The industry-funded trials were in more advanced phases of study—89% were phase 3 or phase 4, versus just 51% of government-funded trials and 65% of nonprofit/nonfederally-funded trials. However, even phase 1 and 2 trials funded by industry reported the highest percentage of favorable outcomes.

In addition, industry-funded trials were the least likely to have published results within 2 years of study completion (32%), compared with trials with no industry contributions (54% for government trials, and 56% for purely nonprofit/nonfederal trials).

“While we cannot specifically point to which factors contribute to the association between funding source and positive result reporting, our findings speak to the need for more disclosure of all elements of a study,” says Florence Bourgeois, MD, MPH, from the children’s division of emergency medicine at Children’s Hospital Boston. “Publication bias is likely a contributing factor, but there may be many more, including biases in study design, patient selection, data analysis, and results reporting.”
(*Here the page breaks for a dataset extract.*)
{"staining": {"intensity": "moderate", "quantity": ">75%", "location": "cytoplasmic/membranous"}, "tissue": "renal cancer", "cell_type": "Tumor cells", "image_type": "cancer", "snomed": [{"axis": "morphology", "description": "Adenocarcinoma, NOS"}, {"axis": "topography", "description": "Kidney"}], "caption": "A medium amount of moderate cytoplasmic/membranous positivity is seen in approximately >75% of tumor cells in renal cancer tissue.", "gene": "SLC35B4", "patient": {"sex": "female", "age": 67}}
The use of registries like ClinicalTrials.gov, launched in 1999, was hoped to reduce publication bias by creating a record for all clinical trials. In addition, in 2005, the Internal Committee of Medical Journal Editors began requiring that a trial be registered before enrolling patients in order to be considered for publication, thus creating a record of the planned study outcomes before the study’s initiation. In 2007, the Food and Drug Administration expanded the scope of ClinicalTrials.gov, requiring the sponsors of all drugs, biologic, and device trials to register their studies upon launch (phase 1 trials excepted).

The researchers in this study argue that a trial sponsor is less able to manipulate or selectively publish findings if trial protocols are made public in advance.